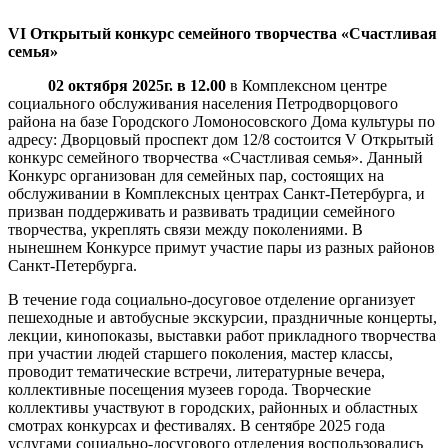
VI
Открытый конкурс семейного творчества «Счастливая
семья»
02 октября 2025г. в 12.00
в Комплексном центре
социального обслуживания населения Петродворцового
района на базе Городского Ломоносовского Дома культуры по
адресу: Дворцовый проспект дом 12/8 состоится V Открытый
конкурс семейного творчества «Счастливая семья». Данный
Конкурс организован для семейных пар, состоящих на
обслуживании в Комплексных центрах Санкт-Петербурга, и
призван поддерживать и развивать традиции семейного
творчества, укреплять связи между поколениями. В
нынешнем Конкурсе примут участие пары из разных районов
Санкт-Петербурга.
В течение года социально-досуговое отделение организует
пешеходные и автобусные экскурсии, праздничные концерты,
лекции, кинопоказы, выставки работ прикладного творчества
при участии людей старшего поколения, мастер классы,
проводит тематические встречи, литературные вечера,
коллективные посещения музеев города. Творческие
коллективы участвуют в городских, районных и областных
смотрах конкурсах и фестивалях. В сентябре 2025 года
услугами социально-досугового отделения воспользовались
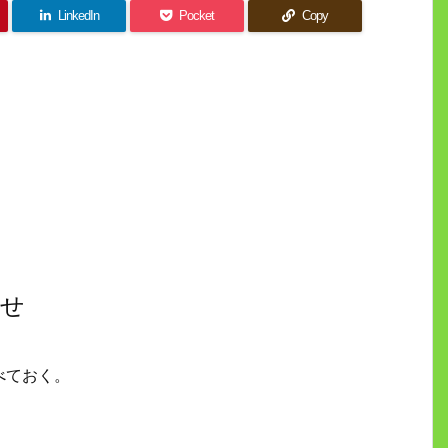
LinkedIn
Pocket
Copy
わせ
べておく。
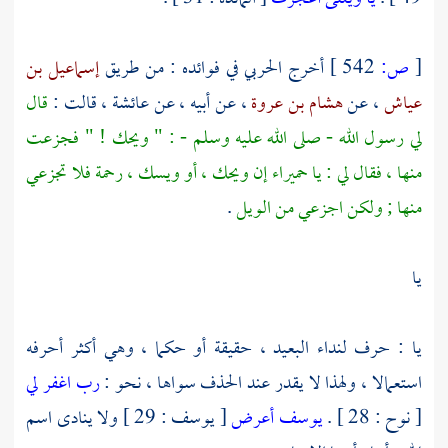
[
ص:
542 ]
أخرج
الحربي
في فوائده : من طريق
إسماعيل بن
عياش
، عن
هشام بن عروة
، عن أبيه ، عن
عائشة
، قالت :
قال
لي رسول الله - صلى الله عليه وسلم - : " ويحك ! " فجزعت
منها ، فقال لي : يا حميراء إن ويحك ، أو ويسك ، رحمة فلا تجزعي
منها ; ولكن اجزعي من الويل
.
يا
يا : حرف لنداء البعيد ، حقيقة أو حكما ، وهي أكثر أحرفه
استعمالا ، ولهذا لا يقدر عند الحذف سواها ، نحو :
رب اغفر لي
[ نوح : 28 ] .
يوسف أعرض
[ يوسف : 29 ] ولا ينادى اسم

**Description of the task:** Display each line of the entries above that contains the string "ويحك", with matching being case-sensitive.

**Expected answer:**
لي رسول الله - صلى الله عليه وسلم - : " ويحك ! " فجزعت
منها ، فقال لي : يا حميراء إن ويحك ، أو ويسك ، رحمة فلا تجزعي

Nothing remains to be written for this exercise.